Berlusconi-Partei setzt auf pure Erpressung

ITALIEN Die Partei Popolo della Libertà fordert, dass der Staatspräsident den verurteilten Steuerbetrüger begnadigt. Sonst droht sie mit einer Regierungskrise und warnt „vor einer Form des Bürgerkriegs“

ROM dpa/taz | Nach der Verurteilung von Italiens Exregierungschef Silvio Berlusconi wegen Steuerbetrugs versucht seine Partei mit allen Mitteln, eine Begnadigung für ihre Leitfigur zu erreichen. Die Abgeordneten und Minister seiner Partei Popolo della Libertà (PdL) drohten mit Rücktritt, sollte es für den 76-Jährigen nach seiner rechtskräftigen Verurteilung zu vier Jahren Haft keine Amnestie geben. Damit befeuerten die PdL-Politiker Ängste vor einer Regierungskrise. „Entweder schafft es die Politik, Lösungen zu finden […], oder Italien riskiert wirklich eine Form des Bürgerkriegs mit ungewissen Folgen für alle“, sagte Senator Sandro Bondi, der dafür heftig kritisiert wurde.

Nach einer Krisensitzung der PdL hatten die Abgeordneten und Minister ein Ultimatum gestellt: Wenn Napolitano keine Amnestie für Berlusconi erlässt, wollen sie ihre Ämter aufgeben. „Wenn es darum geht, unsere Ideale zu verteidigen […], sind wir zum Rücktritt bereit“, sagte Parteichef Angelino Alfano.

Das Kabinett von Regierungschef Enrico Letta wird von einer Koalition aus Berlusconis konservativer PdL und der gemäßigt linken Partito Democratico (PD) getragen. Sollten die PdL-Politiker ihre Drohung wahrmachen, wäre die Regierung am Ende.

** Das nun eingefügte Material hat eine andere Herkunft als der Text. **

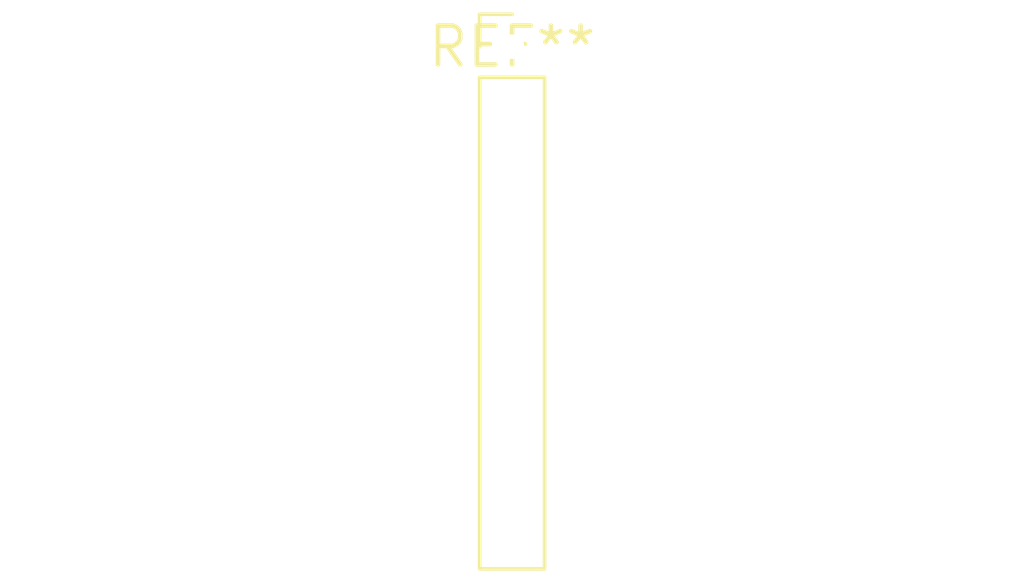
<source format=kicad_pcb>
(kicad_pcb (version 20240108) (generator pcbnew)

  (general
    (thickness 1.6)
  )

  (paper "A4")
  (layers
    (0 "F.Cu" signal)
    (31 "B.Cu" signal)
    (32 "B.Adhes" user "B.Adhesive")
    (33 "F.Adhes" user "F.Adhesive")
    (34 "B.Paste" user)
    (35 "F.Paste" user)
    (36 "B.SilkS" user "B.Silkscreen")
    (37 "F.SilkS" user "F.Silkscreen")
    (38 "B.Mask" user)
    (39 "F.Mask" user)
    (40 "Dwgs.User" user "User.Drawings")
    (41 "Cmts.User" user "User.Comments")
    (42 "Eco1.User" user "User.Eco1")
    (43 "Eco2.User" user "User.Eco2")
    (44 "Edge.Cuts" user)
    (45 "Margin" user)
    (46 "B.CrtYd" user "B.Courtyard")
    (47 "F.CrtYd" user "F.Courtyard")
    (48 "B.Fab" user)
    (49 "F.Fab" user)
    (50 "User.1" user)
    (51 "User.2" user)
    (52 "User.3" user)
    (53 "User.4" user)
    (54 "User.5" user)
    (55 "User.6" user)
    (56 "User.7" user)
    (57 "User.8" user)
    (58 "User.9" user)
  )

  (setup
    (pad_to_mask_clearance 0)
    (pcbplotparams
      (layerselection 0x00010fc_ffffffff)
      (plot_on_all_layers_selection 0x0000000_00000000)
      (disableapertmacros false)
      (usegerberextensions false)
      (usegerberattributes false)
      (usegerberadvancedattributes false)
      (creategerberjobfile false)
      (dashed_line_dash_ratio 12.000000)
      (dashed_line_gap_ratio 3.000000)
      (svgprecision 4)
      (plotframeref false)
      (viasonmask false)
      (mode 1)
      (useauxorigin false)
      (hpglpennumber 1)
      (hpglpenspeed 20)
      (hpglpendiameter 15.000000)
      (dxfpolygonmode false)
      (dxfimperialunits false)
      (dxfusepcbnewfont false)
      (psnegative false)
      (psa4output false)
      (plotreference false)
      (plotvalue false)
      (plotinvisibletext false)
      (sketchpadsonfab false)
      (subtractmaskfromsilk false)
      (outputformat 1)
      (mirror false)
      (drillshape 1)
      (scaleselection 1)
      (outputdirectory "")
    )
  )

  (net 0 "")

  (footprint "PinHeader_1x09_P2.00mm_Vertical" (layer "F.Cu") (at 0 0))

)

</source>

Zu der Demonstration für Berlusconi am Sonntag wurden 500 Busse aus ganz Italien erwartet. Es wurde erwartet, dass Berlusconi sich seinen Unterstützern zumindest am Fenster seiner Wohnung zeigt, vor der die Demonstration stattfindet.

Staatspräsident Giorgio Napolitano kehrte am Samstag aus seinem Urlaub in Südtirol zurück. Er äußerte sich zunächst nicht, ein Sprecher verurteilte die Bürgerkriegs-Äußerungen Bondis jedoch als „unverantwortlich“. Der Staatspräsident telefonierte sowohl mit Letta als auch mit den Parteichefs Alfano von der PdL und Guglielmo Epifani von der PD.

Regierungschef Letta hatte die Parteien zur Vernunft aufgerufen und an ihre Verantwortung appelliert. „Den Staatspräsidenten um eine Sache wie Begnadigung zu bitten, heißt, ihn unter unrechtmäßigen Druck zu setzen“, kritisierte der Regierungschef.

Berlusconis Partei stellt fünf Minister, er sitzt aber selbst nicht im Kabinett. Er war am Donnerstag in letzter Instanz zu vier Jahren Haft verurteilt werden. Am Samstag wurde Berlusconis Pass von der Polizei eingezogen. Über ein Ämterverbot für den dreimaligen Regierungschef muss noch neu verhandelt werden.